Research Roundup
09 April 2003
Immune therapy shows potential vs. melanoma, ovarian cancer
An immune therapy discovered at Berkeley can boost the benefit of some cancer vaccines, according to a small, preliminary study led by researchers at Dana-Farber Cancer Institute and Brigham and Women’s Hospital in Boston.
The experimental therapy blocks a key protein on immune system T cells, releasing a natural brake on the immune system and unleashing an assault on the cancer.
The study tested the effect of a single injection of an antibody, MDX-CTLA4, in nine patients who had previously been treated with cancer vaccines for either metastatic melanoma or metastatic ovarian cancer. The result, in every patient who had received a particular kind of vaccine, was widespread death of cancer cells and an increase in the number of immune system cells within the tumors — evidence of a potent immune system attack.
The technique was inspired by the laboratory work of study co-author James P. Allison, a Berkeley professor of immunology, director of the campus’s Cancer Research Laboratory, and a Howard Hughes Medical Institute investigator. He and his colleagues discovered that a protein called CTLA-4, an antigen found on T cells, restrains the immune system from attacking cancer cells. In a series of laboratory and animal experiments, Allison’s team showed that combining a cancer vaccine with an antibody able to block CTLA-4 resulted in an especially potent immune attack on tumors.
“There is a lot of excitement about this,” said Allison, a member of Berkeley’s Health Sciences Initiative, which fosters collaboration among researchers in the biological and physical sciences, “because you usually don’t see any signs of drug activity in these early, Phase I trials, which are designed to look only at a drug’s safety.”
Previous clinical trials have shown that vaccines can be at least temporarily effective in treating metastatic melanoma and ovarian cancer, but most patients eventually succumb to their diseases.
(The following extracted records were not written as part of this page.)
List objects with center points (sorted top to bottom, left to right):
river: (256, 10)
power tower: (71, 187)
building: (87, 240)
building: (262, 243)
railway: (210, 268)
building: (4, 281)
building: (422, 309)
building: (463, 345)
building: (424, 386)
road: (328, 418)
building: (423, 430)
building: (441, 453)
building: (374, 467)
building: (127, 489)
One of the reasons for this may be that the CTLA-4 molecule gradually weakens the immune system’s ability to recognize and respond to tumor cells.
“By blockading CTLA-4 with antibodies, we had hoped to strengthen the immune response produced by cancer vaccines,” remarked the study’s senior author, Glenn Dranoff, M.D., of Dana Farber. “Work in the laboratory and in animal models suggested that this approach could be effective. The new study offers the first evidence that the technique has promise in human patients, although much more study will be needed to demonstrate that this is the case.”
—Robert Sanders
Charter schools suffer from ill-prepared teachers, unequal funding
The nation’s ballooning number of charter schools rely heavily on uncredentialed teachers, fail to acquire federal monies to aid low-achieving or disabled children, and display the same financial disparities that beset regular public schools, according to an unprecedented study led by scholars with Policy Analysis for California Education (PACE), an institute based at Stanford University and UC Berkeley,
More than 2,600 charter schools have sprouted since 1991, serving just under 700,000 students in 36 states and Washington, D.C. Each operates with public funding but independent of its local school board and most government rules.
Among the report’s highlights:
• Forty-eight percent of charter- school teachers lack a teaching certificate, compared with 9 percent in a typical public school. In schools serving a predominantly black student population, nearly 60 perent of teachers lack a teaching credential.
• Charter schools have spartan staffing: Most teachers instruct 20-plus percent more students each day than do teachers in regular schools.
• Fewer than 5 percent of all charter school students are helped by federal programs for low-income students, even though 43 percent of the children qualify for assistance.
• Black children attending charter schools are more isolated racially than those attending regular public schools. In charter schools serving the largest number of black students, enrollments are 80-percent black, on average. In comparable public schools, the highest percentage of blacks enrolled is 54 percent.
• Charter schools run by private firms rely heavily on less-experienced, uncredentialed teachers, who make up 55 percent of their staffs, compared with charter schools run by local parents or educators, where 45 percent of teachers are uncredentialed.
• Teacher quality and instructional resources vary dramatically across states. In California, the ratio of children per full-time teacher is 30-to-1, more than twice the 14-to-1 level observed among charter schools in North Carolina. Eighty percent of all charter school teachers are uncredentialed in the District of Columbia, compared to 32 percent in California.